### TASK DETAILS
Set down every record below exactly as it stands, leaving out the pictures.

[Opening SOURCE DATA section]

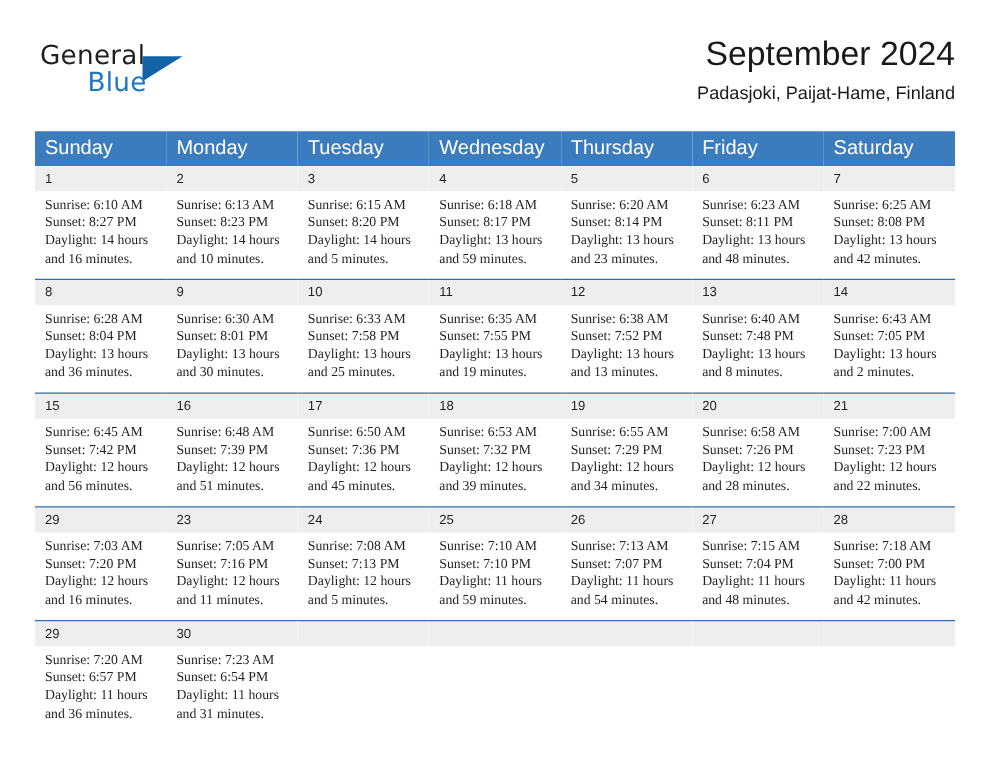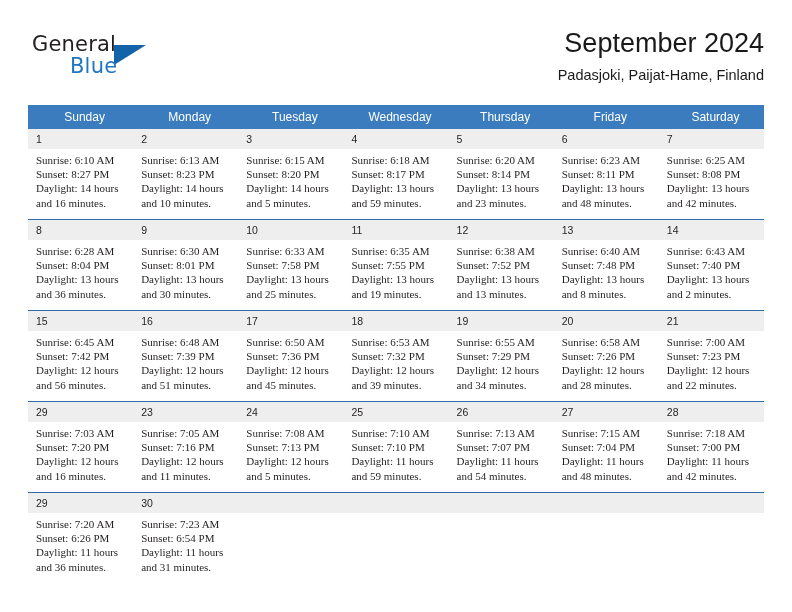--- a/index.html
+++ b/index.html
@@ -96,23 +96,23 @@
     width: 736px;
   }
   table.cal-table {
     width: 736px;
     border-collapse: collapse;
     table-layout: fixed;
   }
   table.cal-table th {
     background: #3a7cbe;
     color: #ffffff;
-    font-size: 12px;
+    font-size: 16px;
     font-weight: normal;
-    text-align: center;
+    text-align: left;
     padding: 5px 0 5px 8px;
     height: 11px;
     font-family: "Liberation Sans", sans-serif;
   }
   table.cal-table td {
     vertical-align: top;
     padding: 0;
     width: 105.14px;
     border-top: 1px solid #2f6da8;
   }
@@ -328,21 +328,21 @@
                   <div>Daylight: 13 hours</div>
                   <div>and 8 minutes.</div>
                 </div>
               </div>
             </td>
             <td>
               <div class="cell-inner">
                 <div class="daynum">14</div>
                 <div class="dayinfo">
                   <div>Sunrise: 6:43 AM</div>
-                  <div>Sunset: 7:40 PM</div>
+                  <div>Sunset: 7:05 PM</div>
                   <div>Daylight: 13 hours</div>
                   <div>and 2 minutes.</div>
                 </div>
               </div>
             </td>
           </tr>
           <tr class="week-row">
             <td>
               <div class="cell-inner">
                 <div class="daynum">15</div>
@@ -499,21 +499,21 @@
                 </div>
               </div>
             </td>
           </tr>
           <tr class="week-row">
             <td>
               <div class="cell-inner">
                 <div class="daynum">29</div>
                 <div class="dayinfo">
                   <div>Sunrise: 7:20 AM</div>
-                  <div>Sunset: 6:26 PM</div>
+                  <div>Sunset: 6:57 PM</div>
                   <div>Daylight: 11 hours</div>
                   <div>and 36 minutes.</div>
                 </div>
               </div>
             </td>
             <td>
               <div class="cell-inner">
                 <div class="daynum">30</div>
                 <div class="dayinfo">
                   <div>Sunrise: 7:23 AM</div>

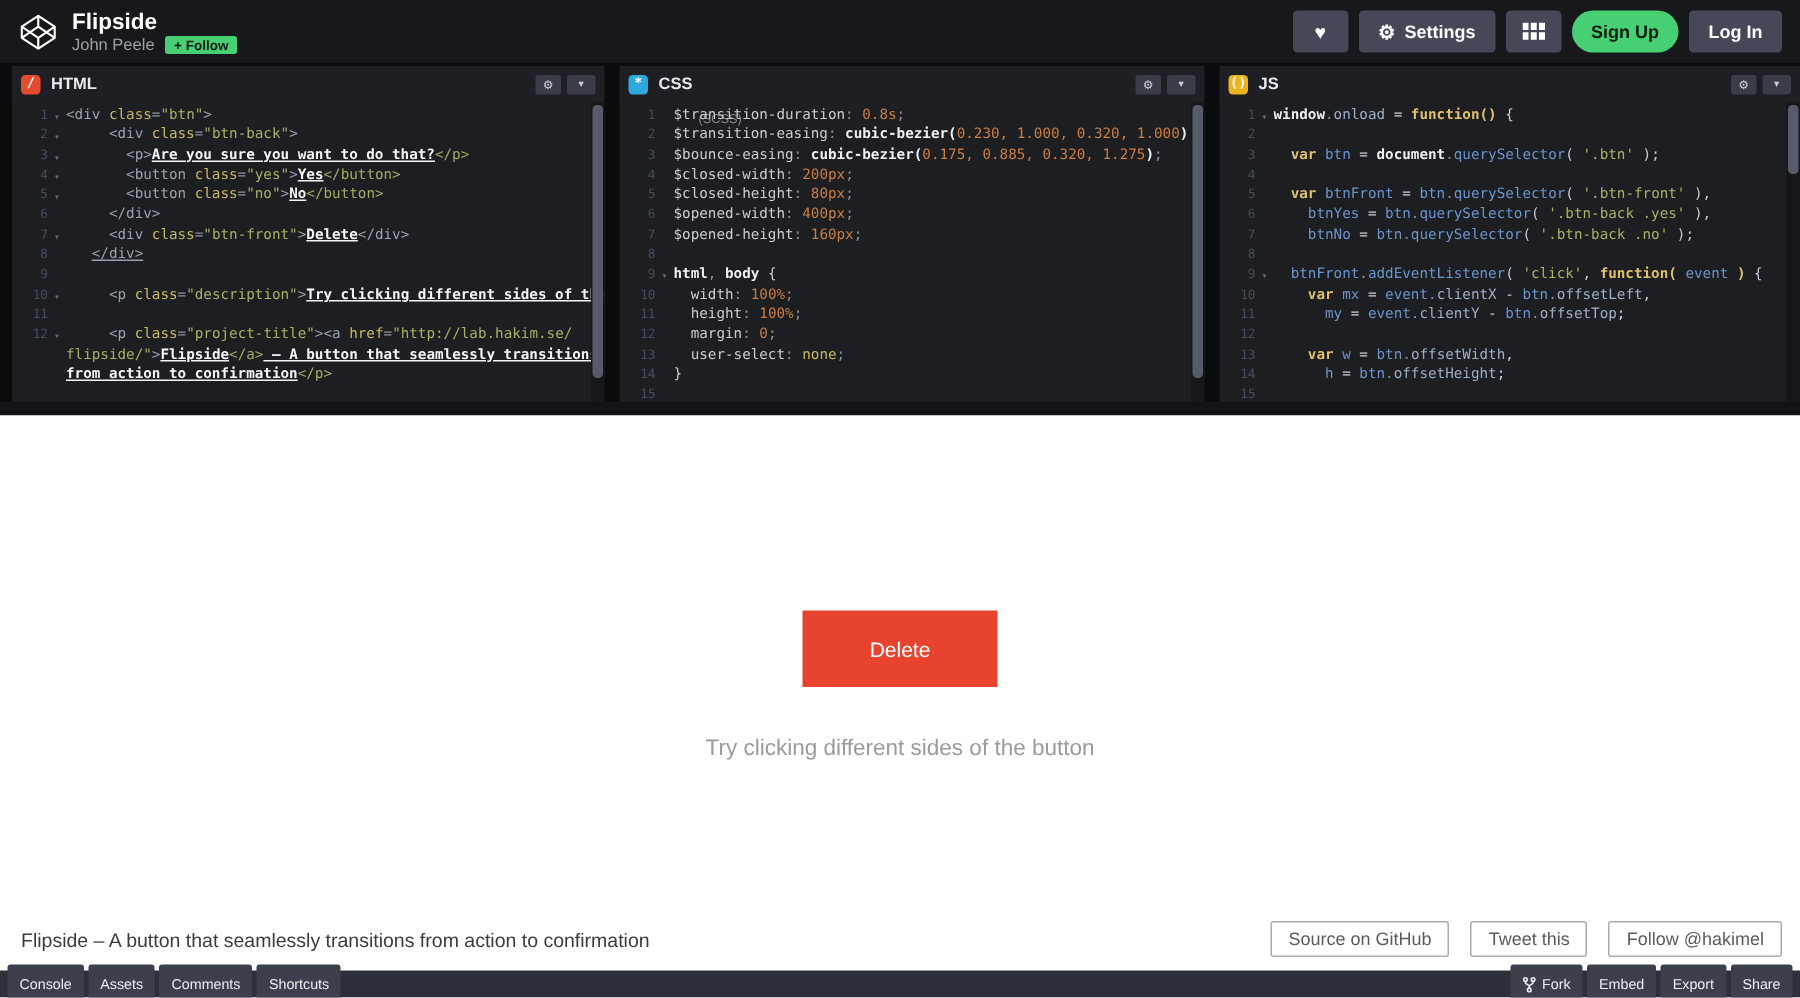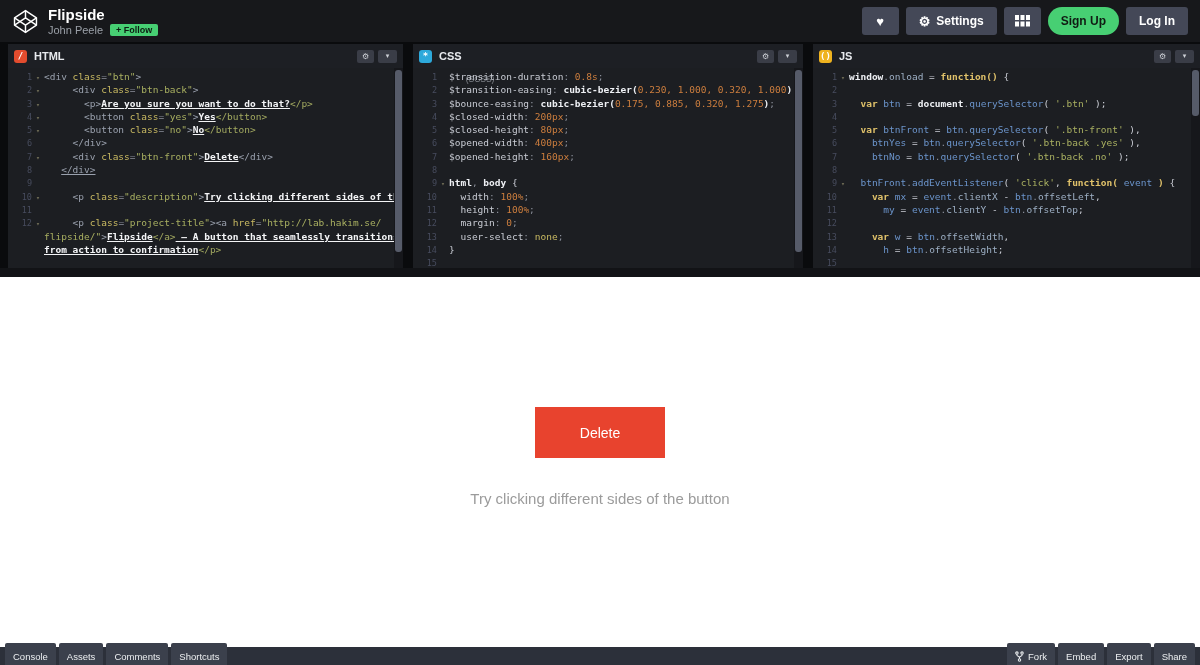--- a/index.html
+++ b/index.html
@@ -282,20 +282,26 @@
   </div>
 
 </div>
 
 <div class="divider"></div>
 
 <div class="preview">
   <div class="delete-btn">Delete</div>
   <div class="hint">Try clicking different sides of the button</div>
   <div class="pfooter">
+    <span class="pfooter-text">Flipside – A button that seamlessly transitions from action to confirmation</span>
+    <span class="pfooter-btns">
+      <button class="ext-btn">Source on GitHub</button>
+      <button class="ext-btn">Tweet this</button>
+      <button class="ext-btn">Follow @hakimel</button>
+    </span>
   </div>
 </div>
 
 <div class="bbar">
   <div class="bgroup">
     <div class="bbtn">Console</div>
     <div class="bbtn">Assets</div>
     <div class="bbtn">Comments</div>
     <div class="bbtn">Shortcuts</div>
   </div>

[Closing SOURCE DATA section]

### FINISHED EXERCISE
--- a/index.html
+++ b/index.html
@@ -96,23 +96,23 @@
     width: 736px;
   }
   table.cal-table {
     width: 736px;
     border-collapse: collapse;
     table-layout: fixed;
   }
   table.cal-table th {
     background: #3a7cbe;
     color: #ffffff;
-    font-size: 12px;
+    font-size: 16px;
     font-weight: normal;
-    text-align: center;
+    text-align: left;
     padding: 5px 0 5px 8px;
     height: 11px;
     font-family: "Liberation Sans", sans-serif;
   }
   table.cal-table td {
     vertical-align: top;
     padding: 0;
     width: 105.14px;
     border-top: 1px solid #2f6da8;
   }
@@ -328,21 +328,21 @@
                   <div>Daylight: 13 hours</div>
                   <div>and 8 minutes.</div>
                 </div>
               </div>
             </td>
             <td>
               <div class="cell-inner">
                 <div class="daynum">14</div>
                 <div class="dayinfo">
                   <div>Sunrise: 6:43 AM</div>
-                  <div>Sunset: 7:40 PM</div>
+                  <div>Sunset: 7:05 PM</div>
                   <div>Daylight: 13 hours</div>
                   <div>and 2 minutes.</div>
                 </div>
               </div>
             </td>
           </tr>
           <tr class="week-row">
             <td>
               <div class="cell-inner">
                 <div class="daynum">15</div>
@@ -499,21 +499,21 @@
                 </div>
               </div>
             </td>
           </tr>
           <tr class="week-row">
             <td>
               <div class="cell-inner">
                 <div class="daynum">29</div>
                 <div class="dayinfo">
                   <div>Sunrise: 7:20 AM</div>
-                  <div>Sunset: 6:26 PM</div>
+                  <div>Sunset: 6:57 PM</div>
                   <div>Daylight: 11 hours</div>
                   <div>and 36 minutes.</div>
                 </div>
               </div>
             </td>
             <td>
               <div class="cell-inner">
                 <div class="daynum">30</div>
                 <div class="dayinfo">
                   <div>Sunrise: 7:23 AM</div>

--- a/index.html
+++ b/index.html
@@ -282,20 +282,26 @@
   </div>
 
 </div>
 
 <div class="divider"></div>
 
 <div class="preview">
   <div class="delete-btn">Delete</div>
   <div class="hint">Try clicking different sides of the button</div>
   <div class="pfooter">
+    <span class="pfooter-text">Flipside – A button that seamlessly transitions from action to confirmation</span>
+    <span class="pfooter-btns">
+      <button class="ext-btn">Source on GitHub</button>
+      <button class="ext-btn">Tweet this</button>
+      <button class="ext-btn">Follow @hakimel</button>
+    </span>
   </div>
 </div>
 
 <div class="bbar">
   <div class="bgroup">
     <div class="bbtn">Console</div>
     <div class="bbtn">Assets</div>
     <div class="bbtn">Comments</div>
     <div class="bbtn">Shortcuts</div>
   </div>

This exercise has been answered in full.